The subject devices are vascular grafts consisting of a base tube of expanded PTFE that is wrapped with PTFE tape for better strength. Externally supported grafts have a monofilament of PTFE wrapped over the tape for added crush and kink resistance. The stepped grafts have a 4 mm diameter end with a step up to the 7 mm diameter end. All models of the graft have a printed black orientation line consisting of "Edwards Lifesciences" printed repeatedly along the length of the qraft.

Here's an analysis of the provided text regarding the Edwards Lifespan Reinforced Expanded PTFE Vascular Graft.

Crucially, the provided text describes a traditional medical device (a vascular graft), not a software-based AI/ML device. Therefore, many of the questions related to AI/ML device performance (like "sample size used for the test set," "number of experts used to establish ground truth," "adjudication method," "MRMC study," "standalone performance," "training set size") are not applicable to this type of submission.

The summary focuses on preclinical (in vitro) and biocompatibility testing for a physical product, demonstrating equivalence to predicate devices for regulatory clearance.

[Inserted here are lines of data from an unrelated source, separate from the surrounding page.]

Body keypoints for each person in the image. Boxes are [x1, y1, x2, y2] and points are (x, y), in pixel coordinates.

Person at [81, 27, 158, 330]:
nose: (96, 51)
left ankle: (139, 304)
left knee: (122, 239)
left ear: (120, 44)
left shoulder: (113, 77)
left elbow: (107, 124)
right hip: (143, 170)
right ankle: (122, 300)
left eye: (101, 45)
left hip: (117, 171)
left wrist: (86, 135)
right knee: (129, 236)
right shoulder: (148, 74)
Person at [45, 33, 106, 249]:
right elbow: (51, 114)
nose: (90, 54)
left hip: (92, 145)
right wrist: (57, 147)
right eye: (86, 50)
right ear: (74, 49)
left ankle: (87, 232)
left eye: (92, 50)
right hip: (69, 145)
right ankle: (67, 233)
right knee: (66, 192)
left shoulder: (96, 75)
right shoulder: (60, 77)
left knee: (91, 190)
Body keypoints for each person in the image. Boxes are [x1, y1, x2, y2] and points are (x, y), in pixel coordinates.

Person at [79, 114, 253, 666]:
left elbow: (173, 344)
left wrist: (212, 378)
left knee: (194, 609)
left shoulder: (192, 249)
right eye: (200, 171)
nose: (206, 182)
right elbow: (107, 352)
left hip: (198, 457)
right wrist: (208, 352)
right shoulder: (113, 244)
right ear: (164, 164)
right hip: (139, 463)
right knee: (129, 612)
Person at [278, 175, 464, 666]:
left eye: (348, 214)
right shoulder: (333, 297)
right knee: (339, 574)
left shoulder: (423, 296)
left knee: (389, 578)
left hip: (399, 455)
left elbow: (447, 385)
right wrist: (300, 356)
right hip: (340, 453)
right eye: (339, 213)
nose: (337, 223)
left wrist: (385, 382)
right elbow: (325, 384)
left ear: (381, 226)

Acceptance Criteria and Reported Device Performance

1. Sample size used for the test set and the data provenance (e.g. country of origin of the data, retrospective or prospective)

• Not applicable for this type of device. The testing performed was in vitro performance testing and biocompatibility evaluations of physical material properties, not an AI/ML model evaluated against a clinical dataset. The sample sizes for these specific engineering tests are not provided in this summary but would be standardized for such material characterization.

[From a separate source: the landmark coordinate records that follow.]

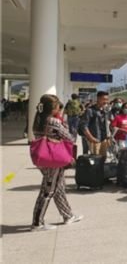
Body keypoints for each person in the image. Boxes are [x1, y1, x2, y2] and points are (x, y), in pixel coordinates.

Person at [31, 94, 83, 231]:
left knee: (58, 188)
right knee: (47, 191)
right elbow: (70, 138)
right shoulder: (54, 122)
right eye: (56, 106)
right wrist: (64, 124)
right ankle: (37, 223)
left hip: (42, 158)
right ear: (53, 108)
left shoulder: (37, 120)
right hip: (53, 160)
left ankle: (68, 215)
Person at [79, 91, 111, 157]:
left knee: (103, 158)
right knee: (96, 159)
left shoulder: (104, 111)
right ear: (98, 99)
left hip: (103, 139)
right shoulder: (90, 111)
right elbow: (83, 126)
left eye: (107, 99)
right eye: (104, 99)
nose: (106, 101)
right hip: (95, 139)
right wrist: (91, 138)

2. Number of experts used to establish the ground truth for the test set and the qualifications of those experts (e.g. radiologist with 10 years of experience)

• Not applicable. "Ground truth" in the AI/ML sense (e.g., expert labels on images) is not relevant for in vitro mechanical and biocompatibility testing of a physical graft. Performance is determined by established engineering and biological standards.

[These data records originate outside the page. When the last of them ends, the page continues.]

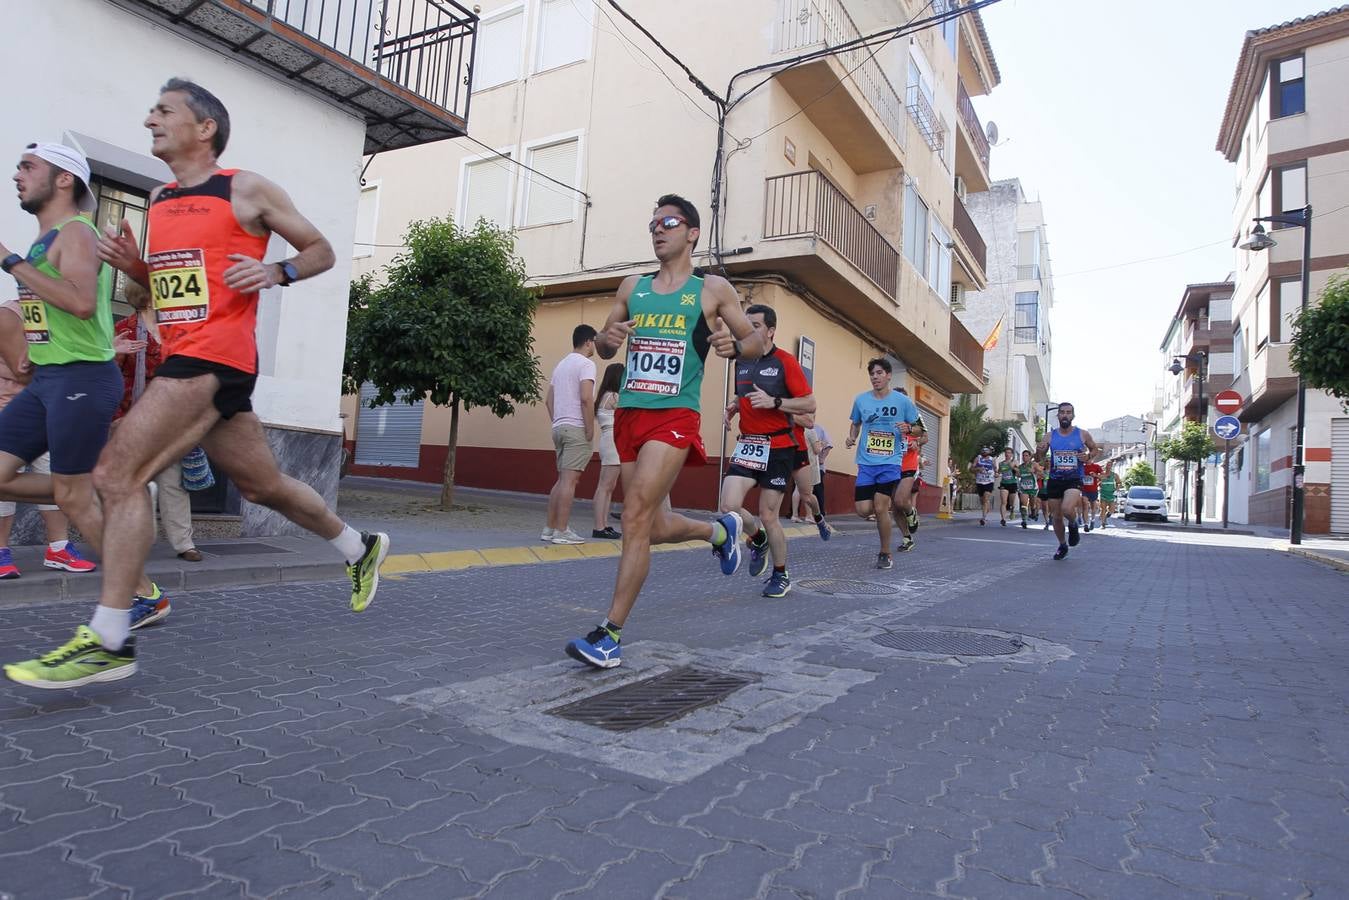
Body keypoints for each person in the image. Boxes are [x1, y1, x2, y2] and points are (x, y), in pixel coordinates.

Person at [6, 81, 390, 689]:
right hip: (184, 355)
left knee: (115, 475)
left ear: (204, 127)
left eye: (164, 111)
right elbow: (154, 294)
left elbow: (320, 250)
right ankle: (358, 545)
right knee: (263, 487)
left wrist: (276, 269)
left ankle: (109, 637)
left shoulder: (245, 188)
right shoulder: (158, 199)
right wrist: (136, 270)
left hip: (218, 357)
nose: (149, 120)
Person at [563, 194, 763, 668]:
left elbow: (754, 341)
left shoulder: (711, 289)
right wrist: (610, 341)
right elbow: (609, 346)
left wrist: (733, 345)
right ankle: (720, 532)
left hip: (675, 415)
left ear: (692, 232)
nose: (658, 229)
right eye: (652, 223)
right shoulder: (632, 285)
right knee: (650, 526)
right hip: (631, 413)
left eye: (668, 222)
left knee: (632, 517)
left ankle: (610, 635)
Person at [0, 142, 163, 632]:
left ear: (64, 179)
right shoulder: (41, 241)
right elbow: (48, 310)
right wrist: (37, 343)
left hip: (83, 379)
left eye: (28, 167)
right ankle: (110, 490)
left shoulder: (77, 232)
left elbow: (82, 304)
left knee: (72, 499)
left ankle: (144, 593)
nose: (17, 175)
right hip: (49, 376)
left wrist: (7, 261)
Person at [720, 304, 816, 599]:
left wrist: (775, 402)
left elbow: (809, 405)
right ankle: (757, 537)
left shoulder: (786, 362)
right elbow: (743, 391)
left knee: (768, 514)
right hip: (749, 443)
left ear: (771, 331)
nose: (749, 330)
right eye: (746, 325)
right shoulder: (742, 360)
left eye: (756, 326)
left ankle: (781, 573)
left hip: (779, 447)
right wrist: (735, 406)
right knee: (728, 505)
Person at [0, 288, 95, 578]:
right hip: (8, 408)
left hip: (48, 409)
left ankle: (59, 547)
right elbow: (23, 371)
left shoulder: (56, 316)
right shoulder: (10, 315)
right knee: (4, 482)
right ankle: (1, 551)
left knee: (56, 474)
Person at [113, 303, 201, 562]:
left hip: (170, 418)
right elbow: (112, 375)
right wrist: (116, 418)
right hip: (133, 416)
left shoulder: (175, 329)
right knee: (135, 482)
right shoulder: (126, 328)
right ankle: (136, 539)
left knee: (174, 481)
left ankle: (184, 542)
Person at [845, 358, 920, 569]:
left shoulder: (902, 402)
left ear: (888, 375)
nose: (875, 377)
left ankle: (885, 553)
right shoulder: (861, 400)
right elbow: (855, 424)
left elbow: (919, 429)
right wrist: (851, 437)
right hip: (866, 463)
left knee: (880, 507)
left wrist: (908, 429)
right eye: (872, 374)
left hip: (890, 462)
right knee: (862, 509)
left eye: (879, 373)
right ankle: (885, 521)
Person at [543, 324, 597, 545]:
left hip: (559, 427)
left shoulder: (561, 365)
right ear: (588, 342)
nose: (594, 346)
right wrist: (590, 428)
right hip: (576, 427)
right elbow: (586, 397)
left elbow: (548, 400)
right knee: (570, 481)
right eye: (594, 341)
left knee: (561, 480)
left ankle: (550, 527)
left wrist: (557, 420)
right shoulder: (586, 364)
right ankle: (562, 530)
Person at [1035, 401, 1100, 560]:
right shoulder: (1050, 436)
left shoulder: (1082, 434)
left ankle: (1072, 524)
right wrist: (1040, 452)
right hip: (1055, 479)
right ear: (1058, 415)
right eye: (1062, 412)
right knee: (1056, 516)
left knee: (1066, 509)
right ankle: (1062, 545)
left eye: (1068, 412)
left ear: (1073, 415)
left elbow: (1095, 449)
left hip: (1073, 479)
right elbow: (1040, 459)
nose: (1065, 415)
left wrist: (1088, 457)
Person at [590, 362, 623, 539]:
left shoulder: (604, 396)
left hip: (607, 441)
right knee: (606, 486)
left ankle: (604, 524)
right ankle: (599, 526)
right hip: (613, 442)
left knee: (607, 486)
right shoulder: (615, 397)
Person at [788, 412, 833, 538]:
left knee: (798, 490)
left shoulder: (794, 428)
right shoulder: (811, 430)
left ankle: (795, 515)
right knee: (808, 492)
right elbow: (817, 450)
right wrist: (820, 445)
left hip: (795, 461)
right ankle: (809, 515)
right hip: (809, 464)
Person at [893, 409, 926, 542]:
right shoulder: (888, 416)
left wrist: (916, 443)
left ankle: (911, 512)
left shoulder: (915, 417)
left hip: (909, 465)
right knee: (895, 508)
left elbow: (925, 436)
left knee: (899, 500)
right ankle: (907, 537)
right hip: (891, 465)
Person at [972, 446, 996, 525]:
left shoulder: (992, 460)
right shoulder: (978, 458)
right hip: (980, 481)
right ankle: (986, 509)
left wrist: (996, 473)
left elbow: (995, 469)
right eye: (983, 451)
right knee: (982, 501)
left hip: (989, 481)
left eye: (986, 451)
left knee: (985, 498)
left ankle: (983, 518)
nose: (984, 452)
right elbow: (971, 468)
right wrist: (977, 469)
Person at [996, 447, 1018, 526]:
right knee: (1004, 502)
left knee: (1011, 503)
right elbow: (998, 472)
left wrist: (1014, 468)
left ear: (1011, 454)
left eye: (1009, 453)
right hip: (1004, 484)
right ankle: (1003, 519)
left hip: (1012, 483)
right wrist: (997, 474)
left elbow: (1018, 472)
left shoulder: (1014, 462)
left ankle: (1012, 510)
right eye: (1006, 452)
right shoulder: (1001, 463)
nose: (1007, 454)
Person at [1016, 449, 1038, 529]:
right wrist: (1017, 472)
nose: (1024, 457)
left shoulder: (1034, 464)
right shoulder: (1020, 466)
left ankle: (1033, 511)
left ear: (1030, 457)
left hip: (1033, 487)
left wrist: (1034, 471)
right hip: (1023, 487)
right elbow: (1018, 475)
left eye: (1026, 455)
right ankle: (1024, 520)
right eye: (1023, 455)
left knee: (1032, 504)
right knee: (1023, 503)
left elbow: (1041, 472)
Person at [1080, 458, 1103, 531]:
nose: (1088, 460)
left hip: (1093, 490)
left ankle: (1092, 520)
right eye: (1086, 458)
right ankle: (1086, 524)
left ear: (1092, 459)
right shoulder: (1081, 467)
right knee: (1085, 505)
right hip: (1084, 490)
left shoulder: (1096, 466)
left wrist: (1095, 475)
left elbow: (1103, 476)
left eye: (1089, 458)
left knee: (1093, 507)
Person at [1097, 461, 1118, 529]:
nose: (1108, 467)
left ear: (1111, 466)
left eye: (1110, 465)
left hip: (1111, 493)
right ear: (1105, 466)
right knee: (1103, 509)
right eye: (1107, 465)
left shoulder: (1114, 475)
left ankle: (1105, 517)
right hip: (1103, 493)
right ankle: (1103, 524)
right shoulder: (1101, 474)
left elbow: (1119, 482)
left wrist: (1117, 488)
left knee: (1112, 509)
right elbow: (1096, 482)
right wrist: (1099, 483)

3. Adjudication method (e.g. 2+1, 3+1, none) for the test set

• Not applicable. Adjudication methods are used for resolving disagreements in expert labeling of data, which is not part of this device's testing.

4. If a multi reader multi case (MRMC) comparative effectiveness study was done, If so, what was the effect size of how much human readers improve with AI vs without AI assistance

• Not applicable. This device is a physical vascular graft, not an AI/ML system designed to assist human readers.

5. If a standalone (i.e. algorithm only without human-in-the-loop performance) was done

• Not applicable. This is a physical device, not an algorithm.

6. The type of ground truth used (expert consensus, pathology, outcomes data, etc.)

• For the in vitro performance tests (burst pressure, suture retention, etc.), the "ground truth" is defined by established engineering standards and specifications for vascular grafts.
• For biocompatibility, the "ground truth" is defined by regulatory standards and guidelines for biological response to materials.

7. The sample size for the training set

• Not applicable. This is a physical product, not an AI/ML model that requires a training set.

8. How the ground truth for the training set was established

• Not applicable. See point 7.

Summary of the Study that Proves the Device Meets Acceptance Criteria:

The study conducted was a non-clinical performance and biocompatibility evaluation.

• Non-Clinical Tests: In vitro performance testing included:
  • Burst pressure
  • Suture retention
  • Internodal distance
  • Water entry pressure
  • Legibility of printed markings (at printing, after sterilization, and after aging)
• Biocompatibility Evaluations: These tests assess the biological response to the device material.
• Conclusion: "All testing demonstrated that the subject device met its acceptance criteria."
• Clinical Tests: "No clinical tests specific to the subject device have been conducted." The submission relies on substantial equivalence regarding risks and benefits to predicate devices.

The information primarily focuses on demonstrating that the physical properties of the Edwards Lifespan Reinforced Expanded PTFE Vascular Graft meet the required mechanical and biological standards relevant for its intended use and are comparable to its predicate devices.